Two particles A and B of masses m1 and m2 are moving in opposite directions with
Practice Questions
Q1
Two particles A and B of masses m1 and m2 are moving in opposite directions with velocities v1 and v2 respectively. What is the total angular momentum of the system about the origin if they are at a distance r from the origin?
m1v1r + m2v2r
m1v1r - m2v2r
m1v1r + m2(-v2)r
0
Questions & Step-by-Step Solutions
Two particles A and B of masses m1 and m2 are moving in opposite directions with velocities v1 and v2 respectively. What is the total angular momentum of the system about the origin if they are at a distance r from the origin?
Correct Answer: m1v1r + m2v2r
Step 1: Understand that angular momentum (L) is a measure of the rotational motion of an object around a point, in this case, the origin.
Step 2: Recall the formula for angular momentum of a particle, which is L = m * v * r, where m is mass, v is velocity, and r is the distance from the point of rotation (the origin).
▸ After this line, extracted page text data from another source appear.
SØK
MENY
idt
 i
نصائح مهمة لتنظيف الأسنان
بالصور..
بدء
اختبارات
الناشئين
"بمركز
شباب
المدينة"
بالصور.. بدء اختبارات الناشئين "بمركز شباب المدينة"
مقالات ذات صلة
Step 3: Identify the two particles: Particle A with mass m1 moving with velocity v1 and Particle B with mass m2 moving with velocity v2.
Step 4: Note that Particle A is moving in one direction and Particle B is moving in the opposite direction.
Step 5: Write the angular momentum for Particle A: L_A = m1 * v1 * r.
Step 6: Write the angular momentum for Particle B: L_B = m2 * v2 * r. Since it is moving in the opposite direction, we consider its angular momentum as negative: L_B = -m2 * v2 * r.
Step 7: Combine the angular momenta of both particles: Total angular momentum L = L_A + L_B = m1 * v1 * r - m2 * v2 * r.
Step 8: Since the particles are moving in opposite directions, we can simplify the equation to L = m1 * v1 * r + m2 * v2 * r.